I have a sermon which I have not preached in quite some while, which is entitled, “Why Do You Want to Go to Heaven?” Many people say that not everybody who is talking about heaven is going to heaven. The better question is, Why do you want to go to heaven? Is the idea to miss hell? I myself do not think that to be an unworthy motive, but may I say to you that if you go to heaven, you are going to find yourself either getting down on your face or getting up, worshiping the triune God and especially the Lord Jesus Christ. If you find worship boring down here and you are not interested in worshiping the Lord Jesus and expressing your heart’s desire to Him, why in the world do you want to go to heaven? We are going to spend a lot of time up there worshiping Him.

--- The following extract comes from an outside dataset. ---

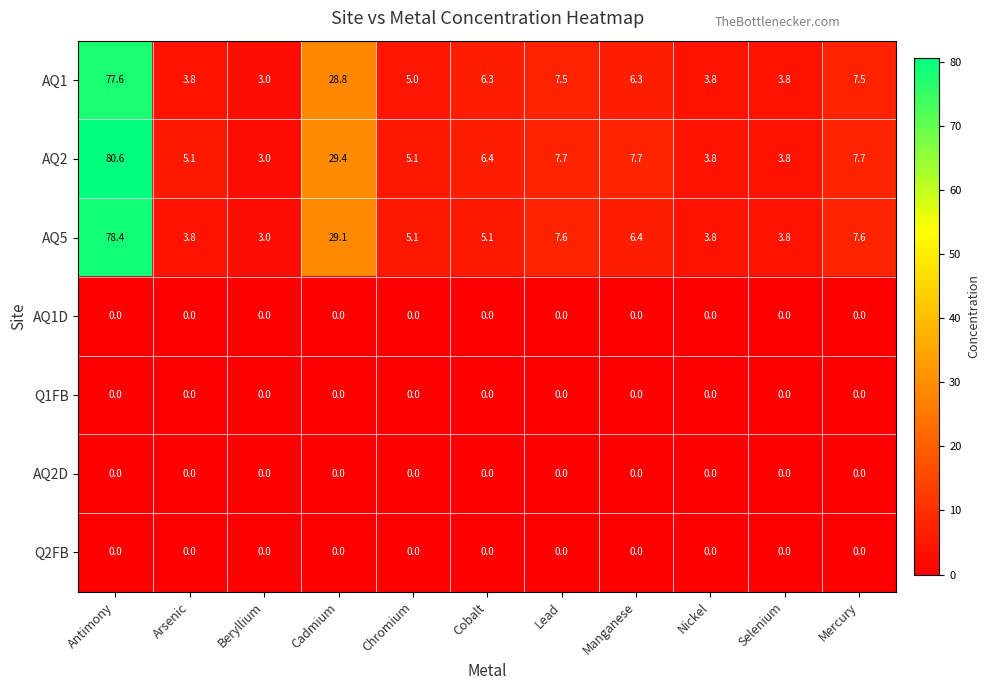

Count the number of data series in this chart.

7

© Becky Laney of Operation Actually Read Bible

1 comment:

seth said...

I've read his Through the Bible commentary on Revelation, though since I'm in the amillenial camp (converted from premillenial), I don't agree with much of it. For an extremely well-balanced look at all four major views on Revelation (historicist, idealist, futurist, preterist), I recommend Revelation: Four Views by Steve Gregg. It's a terrific resource.